Bilirubinespiegels kunnen stijgen als gevolg van verschillende ziekten, waaronder leveraandoeningen. Als de lever beschadigd is, kan bilirubine in de bloedbaan terechtkomen en geelzucht (geelzucht) veroorzaken, wat een gele verkleuring van de ogen en de huid is, vergezeld van donkere urine en lichtgekleurde ontlasting. Oorzaken van verhoogde bilirubinespiegels zijn onder meer:
- Virale hepatitis
- Blokkering van de galwegen
- Levercirrose
- Andere leveraandoeningen
De totale bilirubinetest meet de hoeveelheid bilirubine in de bloedvaten. De totale normale bilirubinespiegels variëren van 0,20 tot 1,50 mg / dl (milligram per deciliter). De directe bilirubinetest (bilirubine direct) meet het bilirubine dat in de lever wordt geproduceerd. Normale directe bilirubinespiegels variëren van 0,00 tot 0,03 mg / dl.
5. Albumine
Albumine is het meest voorkomende eiwit in de bloedbaan en wordt geproduceerd door de lever. De albumine-test is de gemakkelijkste, meest betrouwbare en goedkope. Een lever die niet genoeg eiwitten produceert met de juiste functie, kan leiden tot lage albuminespiegels. Aanvankelijk zijn de albuminespiegels gewoonlijk normaal bij chronische leveraandoeningen totdat uiteindelijk cirrose en / of andere leveraandoeningen ernstig genoeg worden en de productie van eiwit door de lever verhinderen.

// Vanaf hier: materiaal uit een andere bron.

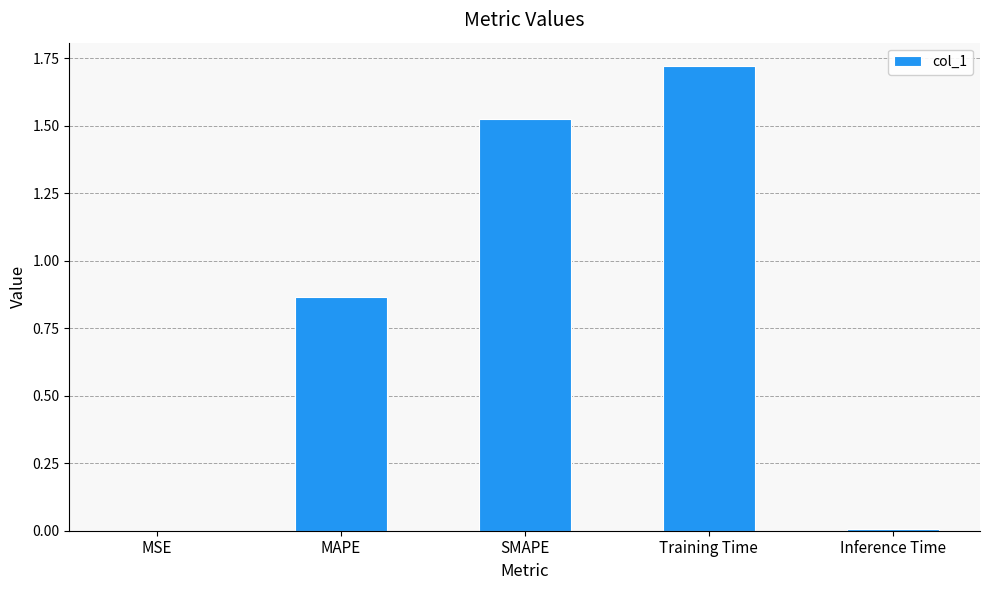

True or false: the data shows 0.5 at MAPE.

False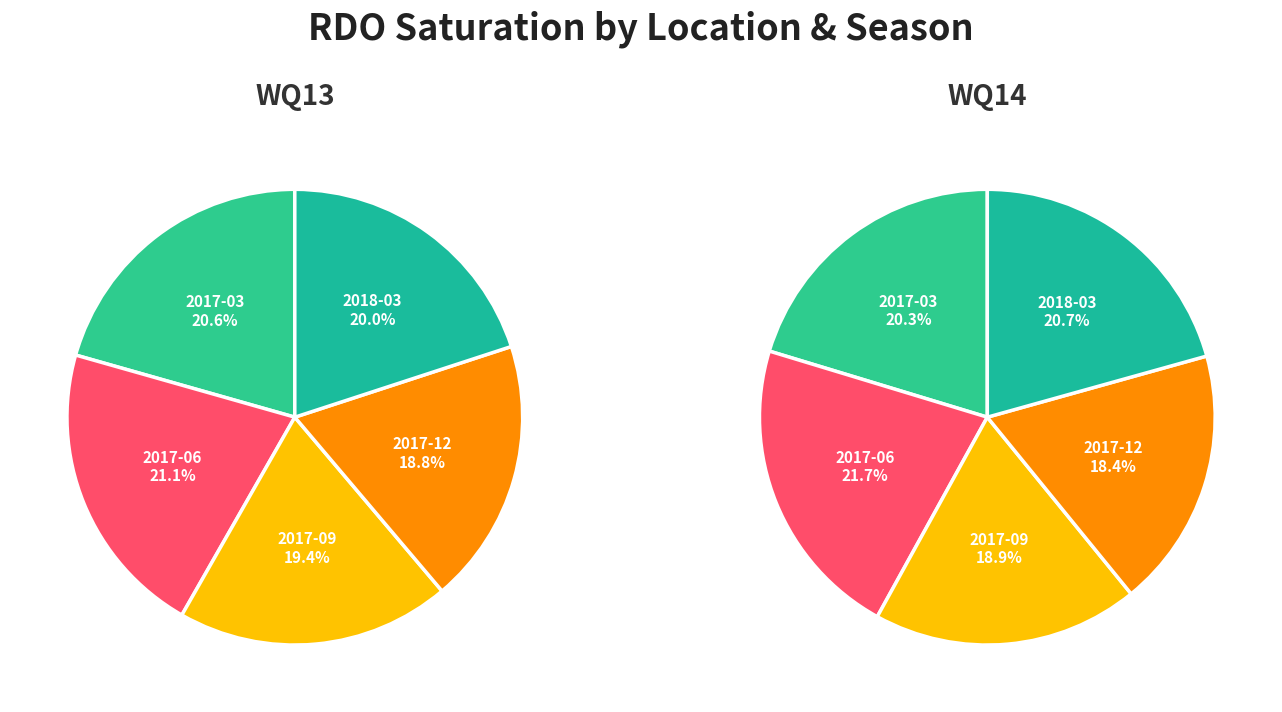

How much of the chart is everything except 4?

80.0%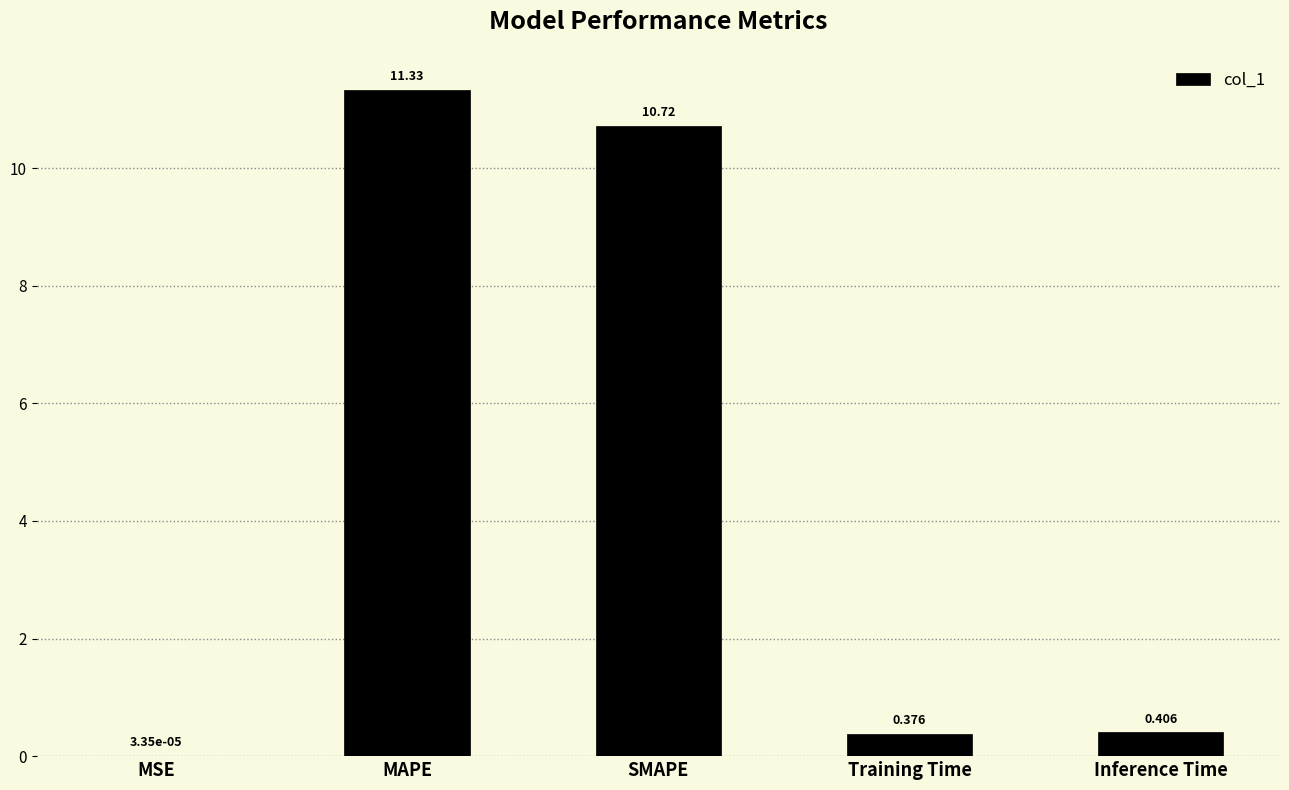

Which category has the highest value across all series?

MAPE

Bovendien kunnen ondervoeding, sommige nieraandoeningen en andere, zeldzamere aandoeningen verlaagde albuminespiegels veroorzaken. Albumine handhaaft het bloedvolume in aders en slagaders. Als het albuminegehalte aanzienlijk daalt, kan er vloeistof uit de bloedbaan naar het omliggende weefsel lekken, waardoor zwelling in de enkels en voetzolen ontstaat. Het normale bereik van albuminespiegels in het bloed ligt tussen 3,9 en 5,0 g / dl (gram / deciliter).
6. totaal eiwit (TP)
De TP is een bloedtest die albumine en alle andere eiwitten in de bloedbaan meet, inclusief antilichamen die helpen bij het bestrijden van infecties. Een aantal verschillende redenen kan een abnormale toename of afname van de eiwitniveaus veroorzaken, zoals leverziekte, nierziekte, bloedkanker, ondervoeding of abnormale zwelling van het lichaam. Normale eiwitniveaus in de bloedbaan variëren van 6,5 tot 8,2 g / dl.
Hallo gezondheidsgroep geeft geen medisch advies, geen diagnose of behandeling.